### Document passage
# # #

Daily Economic Update

16.03.2025

Saudi: Sovereign rating upgraded by S&P to A+ on diversification progress. Rating agency S&P Global has raised Saudi Arabia’s credit rating from ‘A’ to ‘A+’ with a stable outlook, the first upgrade for the kingdom by S&P in two years. The rating is now on par with G-20 members Japan and China and, in the GCC, Kuwait, though it remains one notch below both Qatar and the UAE and Saudi’s own credit rating assessment by Moody’s. S&P Global noted the progress the authorities have made in implementing Vision 2030-linked socio-economic reforms, underpinned by a stronger institutional and governance framework including deeper domestic capital markets. The stable outlook reflects the view that stronger non-oil economic growth and the kingdom’s ongoing efforts to develop its capital markets will counterbalance any stresses linked to rising government debt and debt servicing costs. The Saudi non-oil economy expanded by 4.3% in 2024 (4.7% y/y in Q4 2024) and this solid momentum is expected to be sustained this year.

Kuwait: Cabinet approves draft liquidity law. According to press reports, a draft of the long-awaited debt law has been approved by the Council of Ministers and is now pending sign-off by HRH Emir Sheikh Mishaal Al-Ahmad Al-Jaber Al-Sabah. The draft law on “financing and liquidity”, submitted by Finance Minister Noura Al-Fassam, was approved on Thursday. Details of the law have not been published yet, but an earlier, preliminary draft proposed a limit of KD20-30 billion in debt issuance over a period of up to fifty years. Kuwait’s last foray in the bond markets, before the expiry of the previous debt law, was in 2017 when it raised about KD2.5 billion ($8 billion) in five and 10-year Eurobonds.

# # #

### Given material
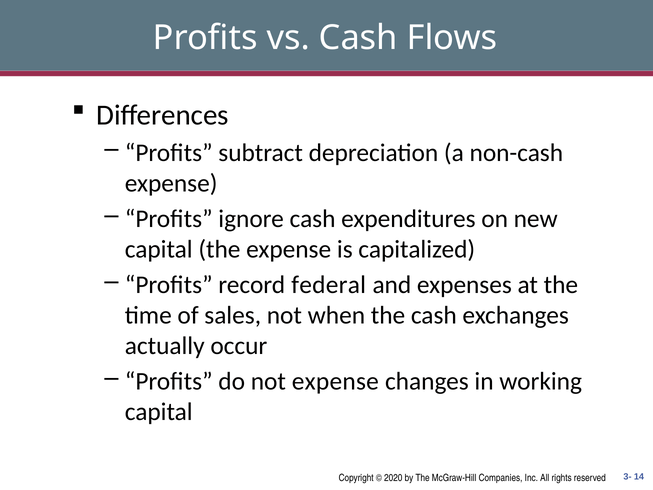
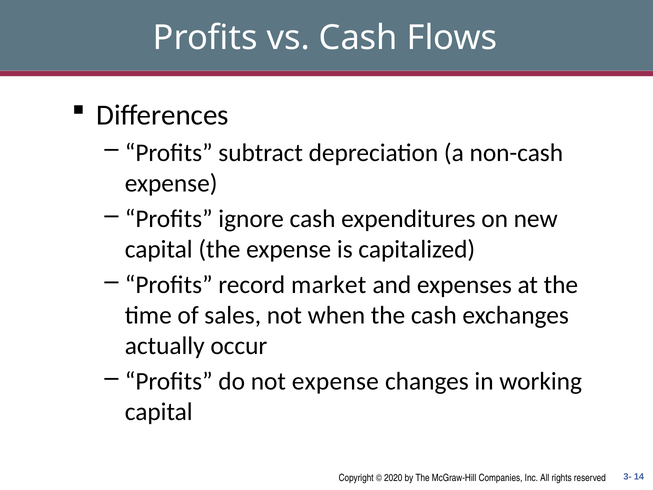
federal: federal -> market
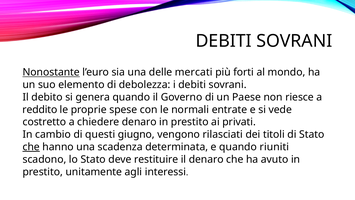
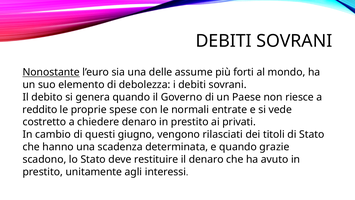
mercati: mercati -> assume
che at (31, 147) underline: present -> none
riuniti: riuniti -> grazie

# # #

### Tasks
1. In the daily economic update, what credit rating did S&P Global give Saudi Arabia after the upgrade?
2. Revise the part of the daily economic update starting at "Kuwait: Cabinet approves" and ending at "and 10-year Eurobonds.", changing "Thursday" to "Wednesday".
3. Decide whether each statement agrees with the daily economic update:
(a) Saudi Arabia's S&P rating is now level with those of Japan and China.
(b) The Emir submitted Kuwait's draft law on financing and liquidity.
(c) The Saudi non-oil economy grew by 4.3% in 2024.

### Problem solutions
1. A+, with a stable outlook.

2.
Kuwait: Cabinet approves draft liquidity law. According to press reports, a draft of the long-awaited debt law has been approved by the Council of Ministers and is now pending sign-off by HRH Emir Sheikh Mishaal Al-Ahmad Al-Jaber Al-Sabah. The draft law on “financing and liquidity”, submitted by Finance Minister Noura Al-Fassam, was approved on Wednesday. Details of the law have not been published yet, but an earlier, preliminary draft proposed a limit of KD20-30 billion in debt issuance over a period of up to fifty years. Kuwait’s last foray in the bond markets, before the expiry of the previous debt law, was in 2017 when it raised about KD2.5 billion ($8 billion) in five and 10-year Eurobonds.

3.
(a) Yes: "The rating is now on par with G-20 members Japan and China"
(b) No: "submitted by Finance Minister Noura Al-Fassam"
(c) Yes: "The Saudi non-oil economy expanded by 4.3% in 2024"